Central Asian University (CAU) is a private university located in Tashkent, Uzbekistan. It was established in 2019 and provides undergraduate, postgraduate, and medical education programs. Instruction is primarily conducted in English.

== History ==
Central Asian University was founded in 2019 pursuant to Resolution No. 130 of the Cabinet of Ministers of the Republic of Uzbekistan dated 15 February 2019. The institution was originally established under the name Akfa University by AKFA Group and AKFA Medline.

The first academic intake included approximately 200 students enrolled in medical programs. In 2020, the university introduced degree programs in business-related fields. Additional academic units, including engineering and education-related programs, were added in 2021.

In 2022, student enrollment increased, with more than 1,400 newly admitted students. On 26 June 2023, the institution officially changed its name to Central Asian University.

In 2024, the university held its first graduation ceremony. During the same year, it entered into an academic partnership with the Hotel and Tourism Management Institute (HTMi), Switzerland, under which double-degree programs in hospitality and tourism management were introduced.

A Board of Trustees governs the university.

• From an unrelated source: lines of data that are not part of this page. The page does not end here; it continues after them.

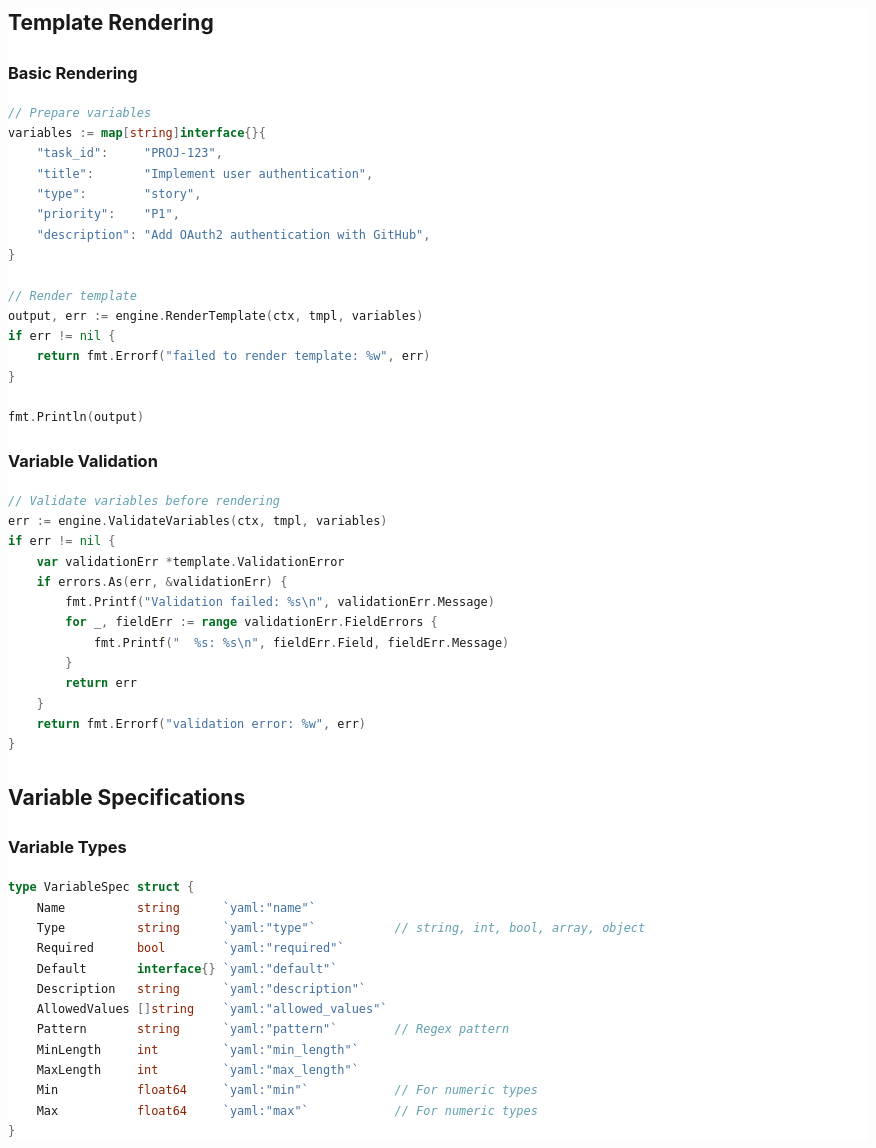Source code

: ## Template Rendering

### Basic Rendering

```go
// Prepare variables
variables := map[string]interface{}{
    "task_id":     "PROJ-123",
    "title":       "Implement user authentication",
    "type":        "story",
    "priority":    "P1",
    "description": "Add OAuth2 authentication with GitHub",
}

// Render template
output, err := engine.RenderTemplate(ctx, tmpl, variables)
if err != nil {
    return fmt.Errorf("failed to render template: %w", err)
}

fmt.Println(output)
```

### Variable Validation

```go
// Validate variables before rendering
err := engine.ValidateVariables(ctx, tmpl, variables)
if err != nil {
    var validationErr *template.ValidationError
    if errors.As(err, &validationErr) {
        fmt.Printf("Validation failed: %s\n", validationErr.Message)
        for _, fieldErr := range validationErr.FieldErrors {
            fmt.Printf("  %s: %s\n", fieldErr.Field, fieldErr.Message)
        }
        return err
    }
    return fmt.Errorf("validation error: %w", err)
}
```

## Variable Specifications

### Variable Types

```go
type VariableSpec struct {
    Name          string      `yaml:"name"`
    Type          string      `yaml:"type"`           // string, int, bool, array, object
    Required      bool        `yaml:"required"`
    Default       interface{} `yaml:"default"`
    Description   string      `yaml:"description"`
    AllowedValues []string    `yaml:"allowed_values"`
    Pattern       string      `yaml:"pattern"`        // Regex pattern
    MinLength     int         `yaml:"min_length"`
    MaxLength     int         `yaml:"max_length"`
    Min           float64     `yaml:"min"`            // For numeric types
    Max           float64     `yaml:"max"`            // For numeric types
}
```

Kamran Gulamov has served as president since February 2023.

== Academics and research ==
Central Asian University offers pre-foundation programs, undergraduate and postgraduate degrees, medical education, and residency training. Instruction is delivered primarily in English. The academic structure comprises six schools: Engineering, Architecture and Design; Medicine; Dentistry; Business; and Hospitality Management and Tourism. Medical education and residency training are conducted in cooperation with AKFA Medline University Hospital.

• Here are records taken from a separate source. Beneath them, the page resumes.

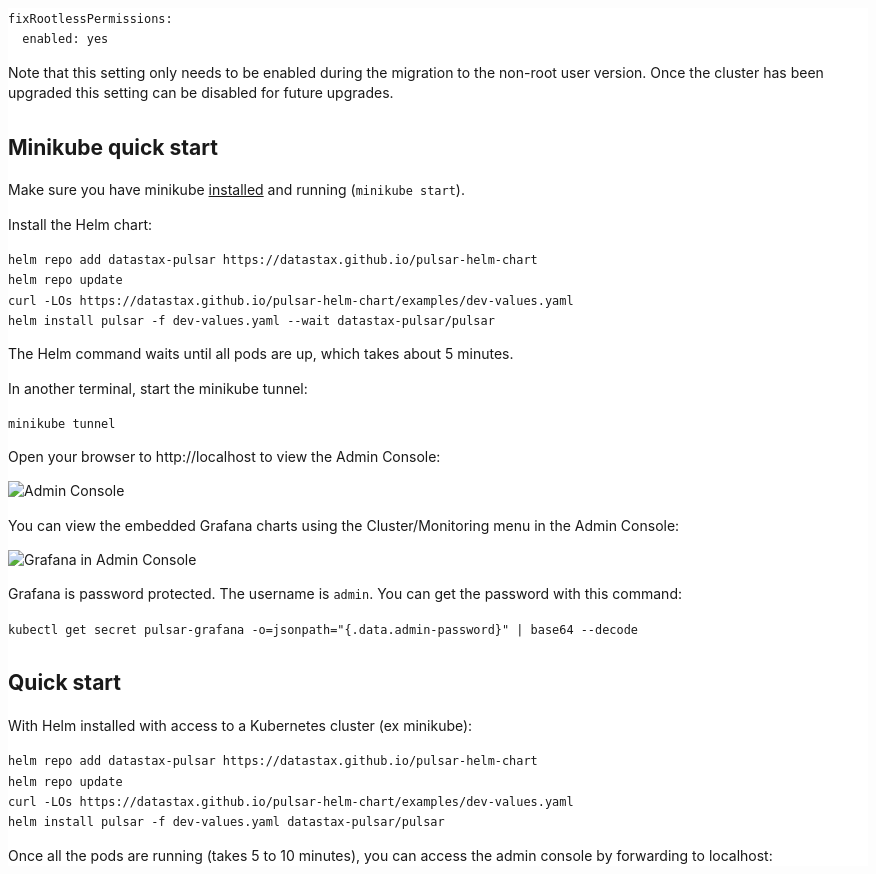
 ```
fixRootlessPermissions:
  enabled: yes
```

Note that this setting only needs to be enabled during the migration to the non-root user version. Once the cluster has been upgraded this setting can be disabled for future upgrades.

## Minikube quick start

Make sure you have minikube [installed](https://minikube.sigs.k8s.io/docs/start/) and running (`minikube start`).

Install the Helm chart:

```
helm repo add datastax-pulsar https://datastax.github.io/pulsar-helm-chart
helm repo update
curl -LOs https://datastax.github.io/pulsar-helm-chart/examples/dev-values.yaml
helm install pulsar -f dev-values.yaml --wait datastax-pulsar/pulsar
```

The Helm command waits until all pods are up, which takes about 5 minutes.

In another terminal, start the minikube tunnel:

```
minikube tunnel
```

Open your browser to http://localhost to view the Admin Console:

![Admin Console](assets/admin_console.png?raw=true "Admin Console")


You can view the embedded Grafana charts using the Cluster/Monitoring menu in the Admin Console:

![Grafana in Admin Console](assets/grafana.png?raw=true "Grafana in Admin Console")

Grafana is password protected. The username is `admin`. You can get the password with this command:

```
kubectl get secret pulsar-grafana -o=jsonpath="{.data.admin-password}" | base64 --decode
```


## Quick start

With Helm installed with access to a Kubernetes cluster (ex minikube):

```
helm repo add datastax-pulsar https://datastax.github.io/pulsar-helm-chart
helm repo update
curl -LOs https://datastax.github.io/pulsar-helm-chart/examples/dev-values.yaml
helm install pulsar -f dev-values.yaml datastax-pulsar/pulsar
```

Once all the pods are running (takes 5 to 10 minutes), you can access the admin console by forwarding to localhost:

Research activities are conducted through institutional research units, including the CAU Research Lab. The university publishes the CAU Journal of Applied Research.

== Campus and student life ==
Central Asian University operates a centralized campus in Tashkent that includes academic buildings, laboratories, libraries, student residences, and sports facilities. The university is implementing a campus expansion project that includes the construction of additional academic and laboratory facilities.

As of 2025, the university enrolls more than 2,200 students and employs over 500 staff members, including academic and administrative personnel. On-campus housing and student support services are available for domestic and international students.

== Global recognition and partnerships ==
Central Asian University has been included in several international ranking systems. In 2025, it was ranked 975 globally in the Round University Ranking, listed in the 1501+ band of the Times Higher Education Impact Rankings, and received a 4 Stars rating in the QS Stars system.

The university participates in the Erasmus+ programme and European Union–funded capacity-building projects. In 2025, it entered into a cooperation agreement with the Cleveland Clinic related to the development of a university hospital in Uzbekistan.